Stress for 2011: Sorted

If you ever want to see me go into a full freak-out, melt down, dry-heaving banshee of a woman, ask me to navigate you to Croydon.

Croydon is the home of a much larger, much more intensive immigration center.  Unlike the sunlit hills of Solihull, it is an efficiency-driven machine with guides at every corner and floors denoted by bench color.

Getting there, however, has too many options.  One option which goes against the GPS and causes, at best, the closest thing I’ve had to a complete nervous break-down.  Mercifully it ended with us being 30 minutes late and the guard at the door saying in the softest voice to a woman who would’ve disintegrated otherwise, “No worries, these things happen.  You’re here now.”

The disintegration possibility was due to our current visa expiring tomorrow and the looming possibility of a very expensive trip home.  In order to avoid this we signed ourselves up for 7 solid hours of stress, heightened to amazing levels by trying to drive through Greater London during rush hour.  The goal was to turn our paperwork, photos, supporting documentation, and whatever necessary body parts in to ensure our application was accepted and our visa was extended two years.

The first time I experienced this the UKBA was having rolling strikes, which moved our initial appointment to a very empty office in the north.  This time, the UKBA was in full swing, meaning that security checks, guides, and representatives were rampant, alongside the It’s a Small World of applicants.  Three floors were allocated.  You were given a floor and told to live there, clinging to a 3-digit number which defined your entire existence.  Since there was so many of us this meant that every 30 seconds a number would be called for someone to go to some desk, which had its own number and a big glass wall between you and them.  Reading was nearly impossible, as every 5 words I would hear the cheerful pre-recorded voice beckoning someone to go meet their fate.

The current visa application for a Tier Two + Dependent is over 100 pages.  So imagine, if you will, a room full of benches and people sitting nervously with 100 page manuscripts stating why it would be really nice for the UK to let them stay there.  Around me there sat the occasional representative, who was calmly going through material with even more stressed out people than myself.  I distinctly recalled, though again I was breathing sheer fear at the time, one of them questioning every class the woman ever took while in college.  Another stood with a completely unraveled woman at the window, saying over and over, “We can’t do that, her visa expires on Sunday.”

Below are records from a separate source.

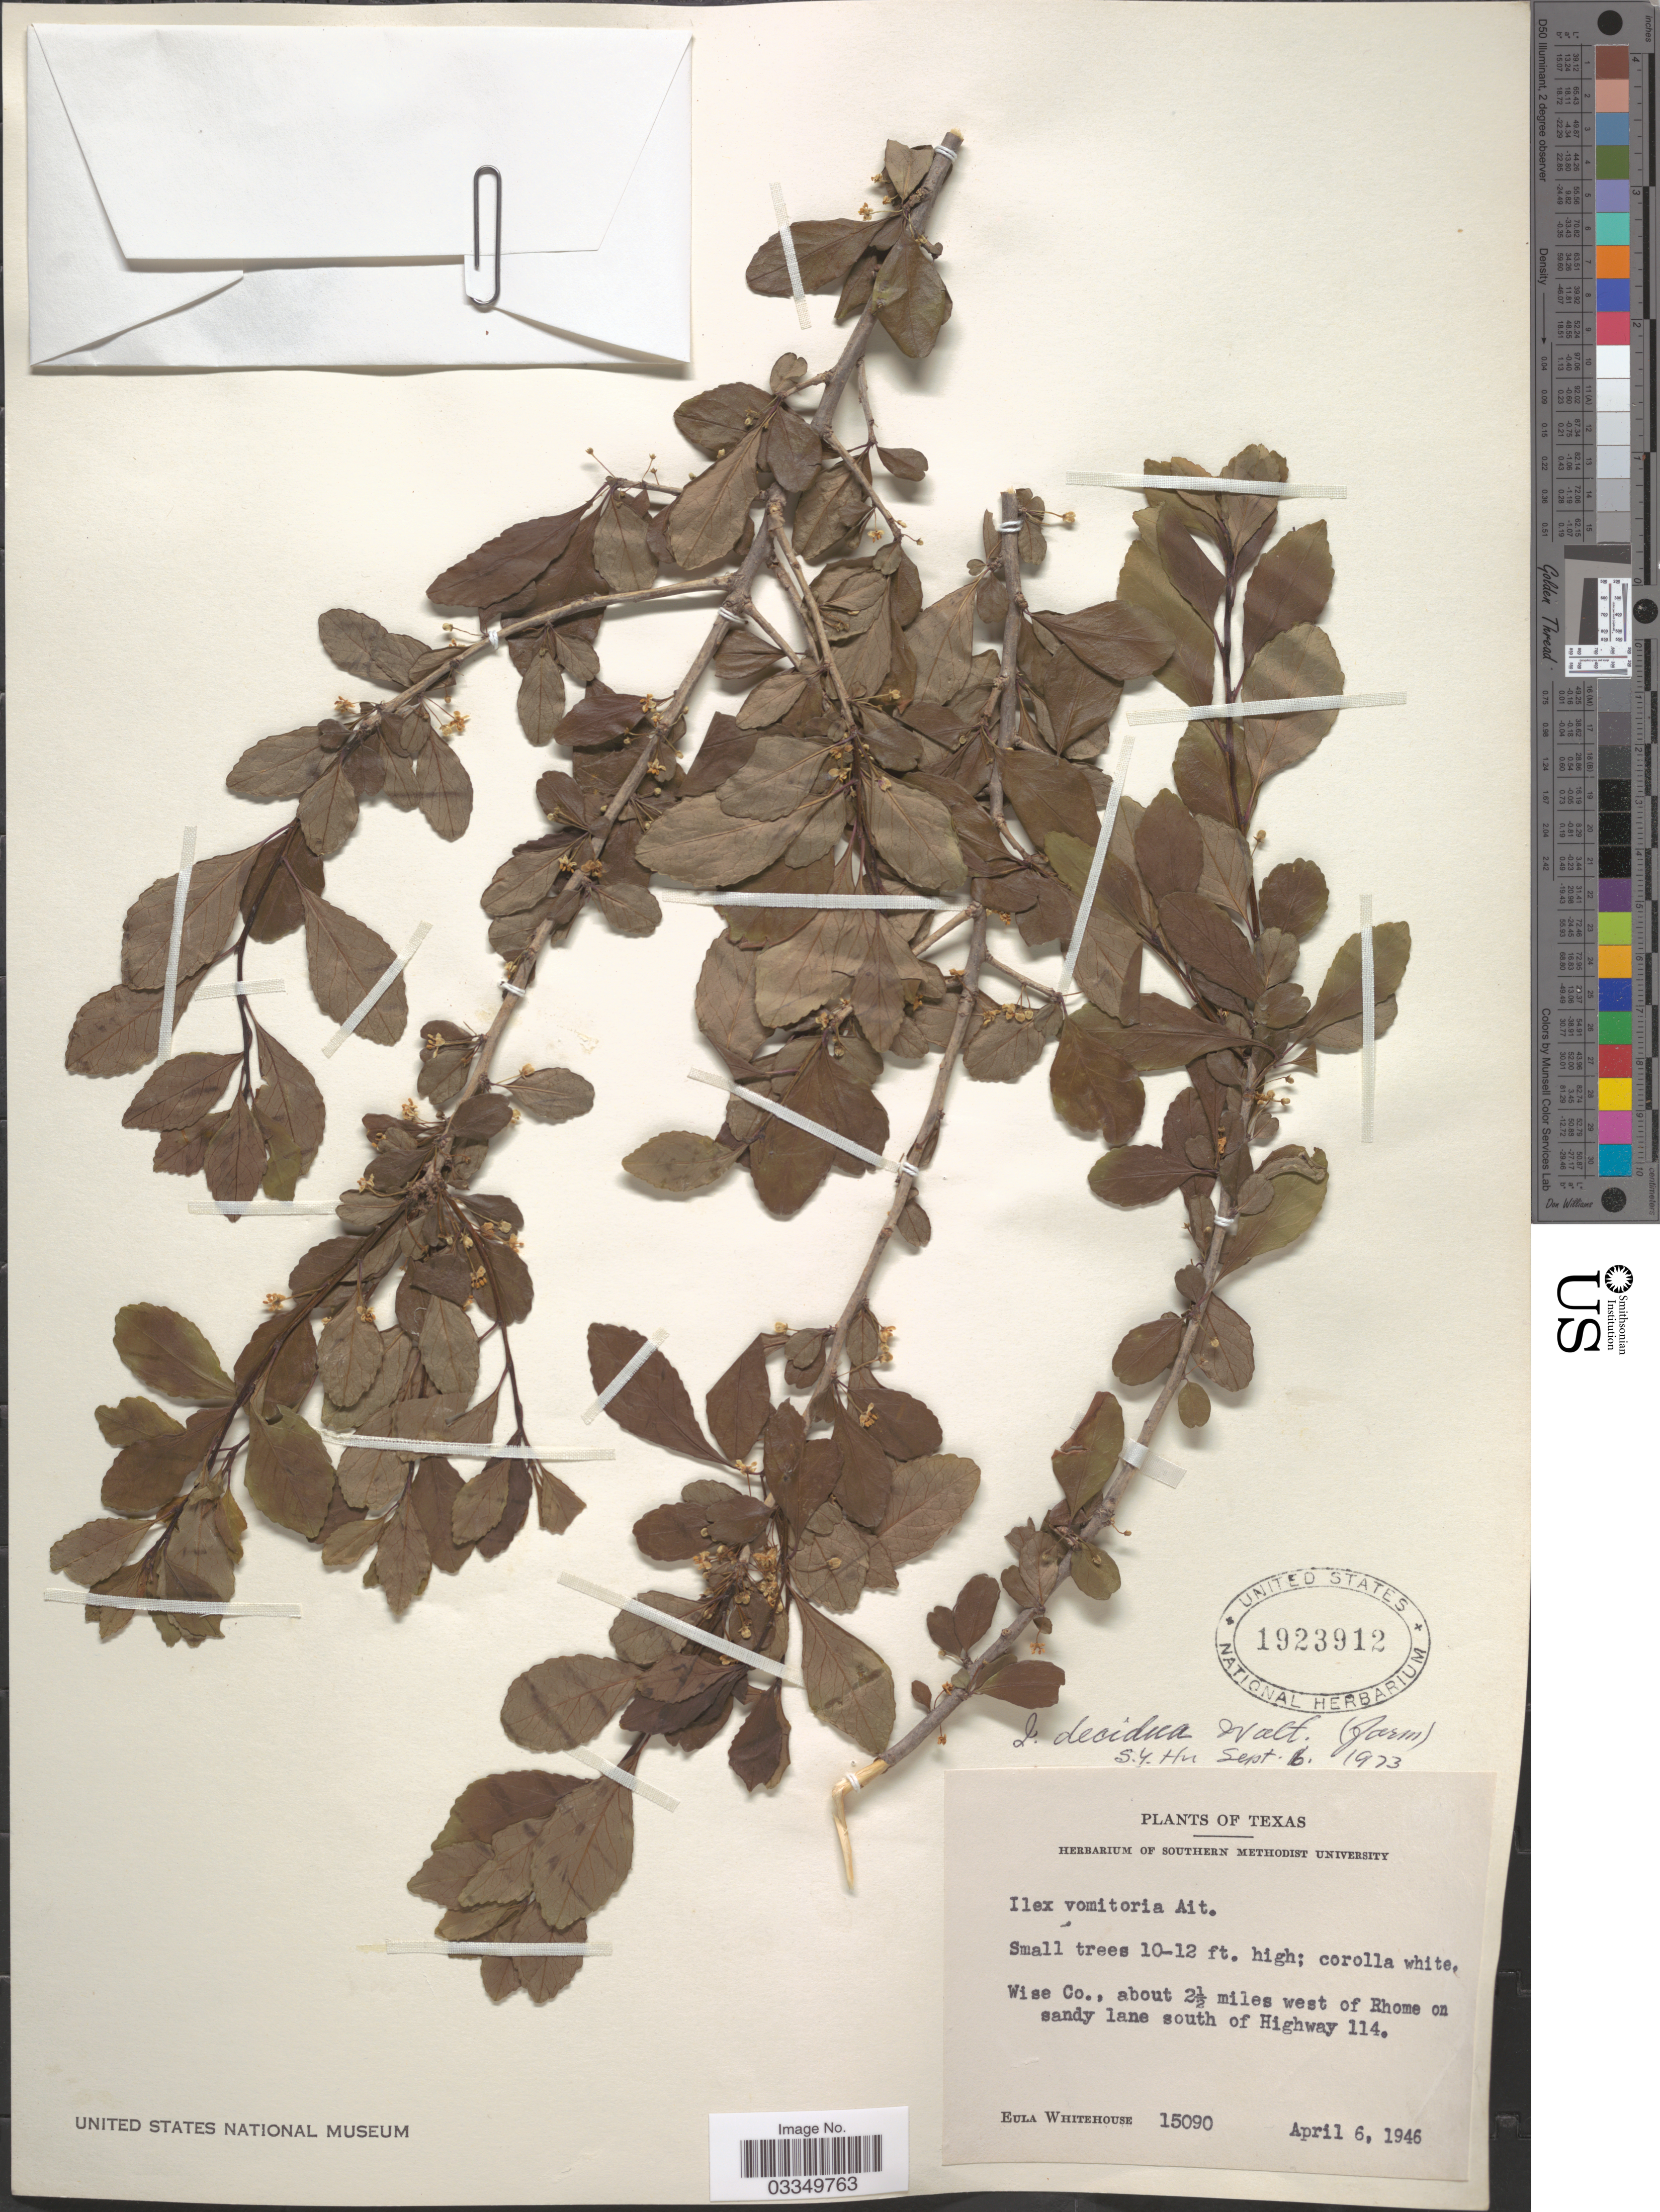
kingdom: Plantae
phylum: Tracheophyta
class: Magnoliopsida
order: Aquifoliales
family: Aquifoliaceae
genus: Ilex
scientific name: Ilex decidua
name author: Walter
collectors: E. Whitehouse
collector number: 15090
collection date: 1946-04-06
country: United States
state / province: Texas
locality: Wise Co., about 2½ miles west of Rhome on sandy lane south of Highway 114.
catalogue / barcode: US 1923912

And all the while a little clock in the back of the room goes tick, tick, tick.

They must train the UKBA staff to cope in natural disaster environments considering the amount of stress that exists in those waiting rooms. Perhaps that’s why there are the big glass walls between us and them.  I don’t know.  Perhaps they know that one day the stress level will get so high we all start popping like confetti cannons.  No evil motives, just the amount of time, work, and money gets to the room of applicants and it’s the first internal natural disaster caused by man and stress.  Spontaneous human combustion. Maybe they’re banking on it, keep immigration down.

Anyways, you wait a lot.  Granted, if you mailed in the application you got to wait a lot more, but in this case it’s all condensed.  When you go in they give you a handy flow-chart that explains all the steps, which is nice, except the flow chart should show the mythical time area where minutes feel like hours, and an hour feels like 30 hours, especially after that nifty “police check” which – even though I’m completely clean – makes you wonder as the time slowly goes by… “Did that burnt-out headlight I got in 1999 end up on a police record?  I swear I paid the ticket and presented insurance at the administration offices like I was supposed to. Oh God, they’re going to deny me the right to stay in the UK over a burnt-out headlight.  Oh God, Oh God, Oh God…”

And then you hear your 3-digit number and jump 10 feet out of your chair where you are instructed to sit while they enter your information.  In the case of Croydon, the benches you sit on lean so far back you perch on the end so you can converse with your case worker.   The case worker is friendly, kind, and has to enter the information into the computer at a blisteringly slow pace, because, well, it’s a government computer under government process.  So there is a lot of dead time.  You sort of slide back on the benches and look at all the other people who are sitting at the benches with you.  I thought about waving friendly to all those who were with me, but I feared the confetti cannons, so mostly, I just sat and tried not to explode myself.

And when the words came, “It’s fine, I’m processing everything now and will be back with your letters…” it’s like a clear bubble of calm surrounds your little bench.  And when you rise up, letter in hand, it’s like you can levitate above the bench and float out the door.  Or, in our case, run because we had 3 minutes left on the parking meter.

So, in short, I’ve used up my allocation of stress for 2011.  I’ve heard that the government is considering allocating more stress after April 5th, but I have no intension to apply for any more.